Review: HELL OR HIGH WATER is this year's best movie yet


After a long summer of poorly-received blockbusters, it looks like the relief of the fall movie season is almost here. Based on the trailers, I didn't expect the heist film Hell or High Water to officially start the year's run of award contenders, but trailers don't always signal the quality of a film (I'm looking at you, Suicide Squad).

Few comparisons are more generous or favorable for a movie than that of No Country for Old Men, but it's hard to walk out of Hell or High Water without comparing the two. Somewhere between a cops and robbers drama and a Western genre film, Hell or High Water spotlights Toby (Chris Pine) and Tanner (Ben Foster), brothers living in Texas who, after recently losing their mother, decide to run a spree of bank robberies over the course of one week. The brothers are building to some sort of financial goal that is slowly disclosed through the course of the film, but Texas Ranger Marcus (Jeff Bridges) begins to detect the brothers' pattern and closely pursues.

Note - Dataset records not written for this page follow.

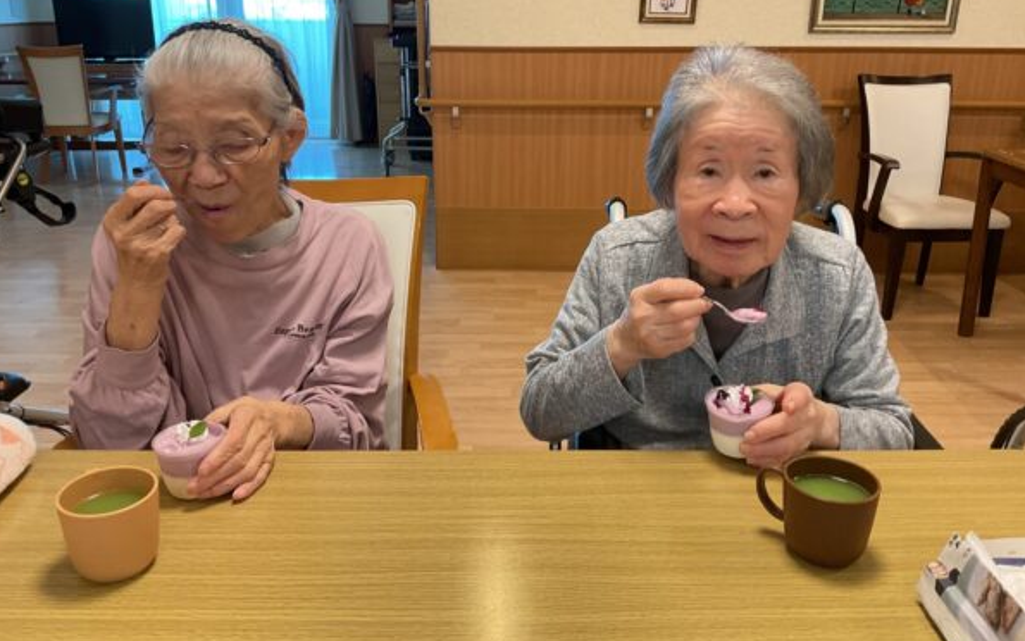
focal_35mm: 31
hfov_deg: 61.2
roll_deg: -0.1
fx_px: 866
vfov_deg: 40.5
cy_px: 277
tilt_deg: -17.5
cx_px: 512
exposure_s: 1/50
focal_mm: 3
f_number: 1.8
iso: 80
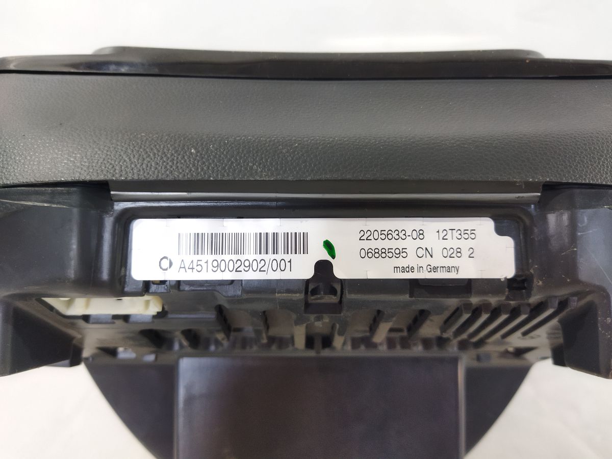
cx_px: 306
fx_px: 477
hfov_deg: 65.3
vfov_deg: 51.4
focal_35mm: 27
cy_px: 230
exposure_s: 1/50
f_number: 1.79
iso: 316
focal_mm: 4.71
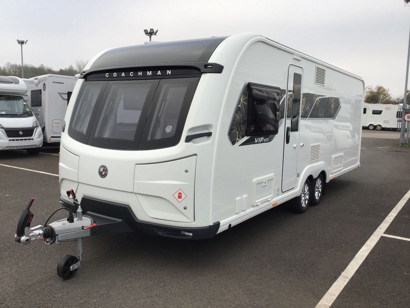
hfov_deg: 58.4
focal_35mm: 31
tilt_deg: -7.8
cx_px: 205
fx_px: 367
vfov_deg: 45.4
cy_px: 154
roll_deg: -1.8
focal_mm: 3.3
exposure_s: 1/186
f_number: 2.4
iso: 25
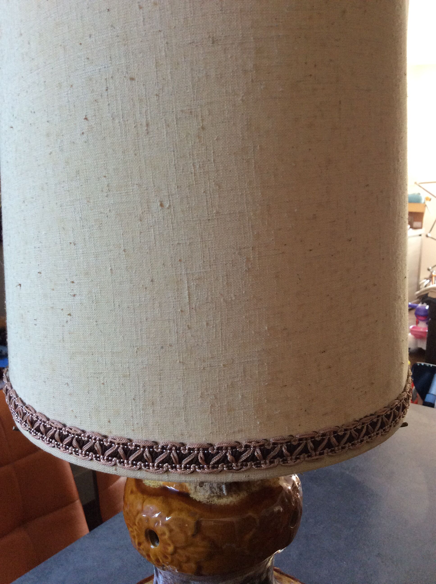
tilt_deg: -11.7
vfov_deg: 56.9
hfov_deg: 44.1
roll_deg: +0.4
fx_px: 539
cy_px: 292
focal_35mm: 32
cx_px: 218
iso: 100
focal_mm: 3.3
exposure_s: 1/25
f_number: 2.4
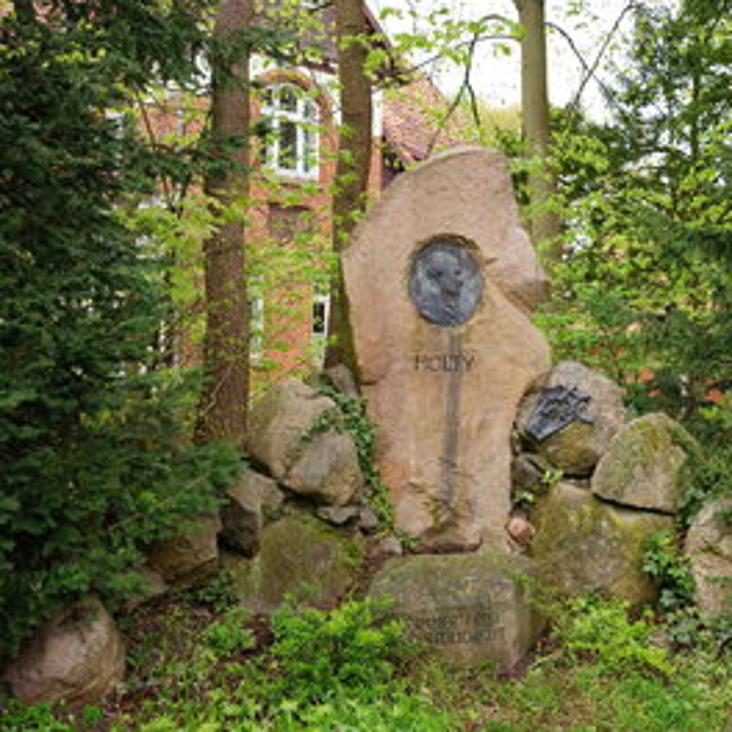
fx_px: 1077
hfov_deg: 37.0
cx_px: 505
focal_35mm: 45
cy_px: 365
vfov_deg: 37.6
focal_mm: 35
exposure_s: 1/60
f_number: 5.6
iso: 100
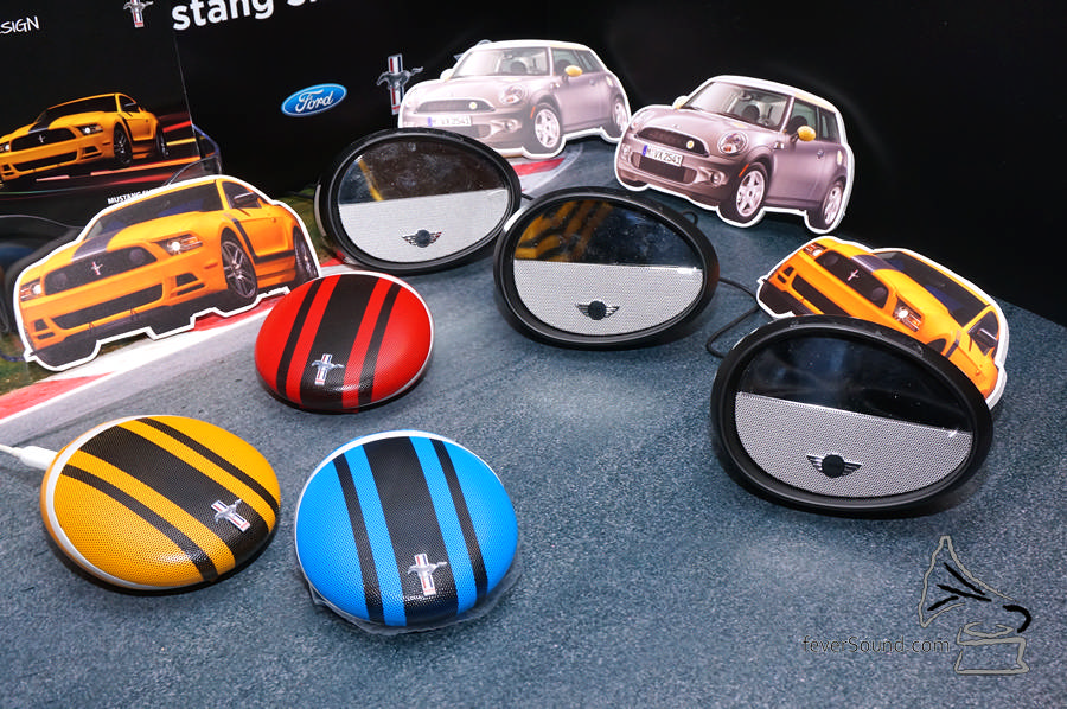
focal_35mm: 40
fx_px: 1199
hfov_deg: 48.0
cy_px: 354
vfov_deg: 32.9
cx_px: 534
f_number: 8
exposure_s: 1/50
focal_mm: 27
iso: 800
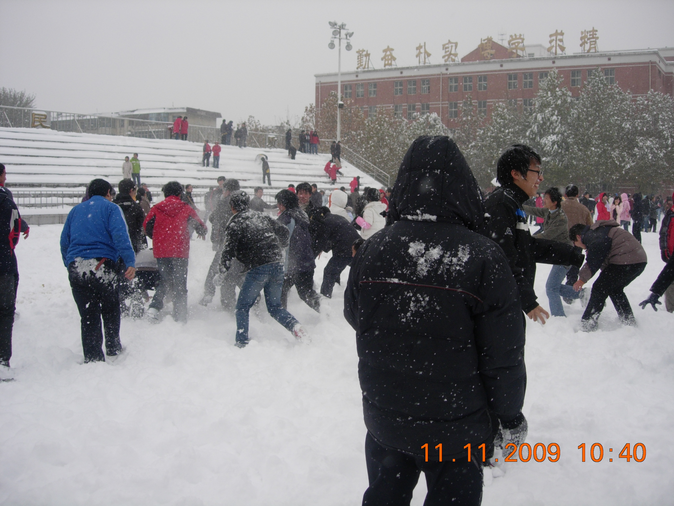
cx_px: 337
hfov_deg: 49.0
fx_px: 740
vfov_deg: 37.7
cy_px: 253
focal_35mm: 38
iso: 64
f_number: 2.8
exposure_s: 1/939
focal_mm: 7.8
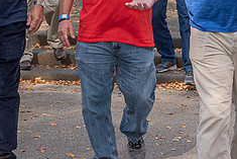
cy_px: -67
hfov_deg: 15.1
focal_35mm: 133
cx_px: -6
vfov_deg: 10.1
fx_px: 876
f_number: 11
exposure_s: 1/250
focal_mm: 40
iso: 500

While this film doesn't have an analog to the skin-crawling villain of Javier Bardem's Anton Chigurh, it does spotlight a villain that, for many Americans, might be a little more personal: big banks that are foreclosing on the homes of low-income residents of Texans. Though perhaps a little too on-the-nose at time (the film opens with graffiti ripping the banks apart for getting a bailout while American soldiers have come home to nothing - it works, but I've never seen such detailed graffiti in real life), Hell or High Water is a movie with a clear mission statement.

What I appreciated most about Hell or High Water was the way the story unraveled at a cautious, deliberate pace while still keeping the thrill/heist element present throughout. Toby and Tanner are in a situation that automatically puts them in a bit of a moral gray area despite being criminals - their backs are against the wall, financially, and they're stealing from "The Man" a la Robin Hood. But their plot is more complex than that, and rather than laying all of the cards out on the table to start, writer Taylor Sheridan (Sicario) slowly moves us through their motivations, as well as the drive behind Texas Ranger Marcus's desire to track them down.  The film also looks more broadly at the cultural landscape of these characters, highlighting the extinction of The American Cowboy and his way of life.

Pine, Foster and Bridges stand toe-to-toe as the top performers of this film, and they're all perfectly cast. But I'd argue the real MVP of Hell or High Water is writer Sheridan, who managed to capture the same level of intensity and dread as Sicario. I was also surprised by the level of care and restraint exercised by director David Mackenzie, whose previous credits are a bit of a mixed bag.

We'll see what the rest of the year has in store, but this was a hell of a way to start the season. It wouldn't surprise me to find that Hell or High Water is a strong contender for awards season in multiple categories.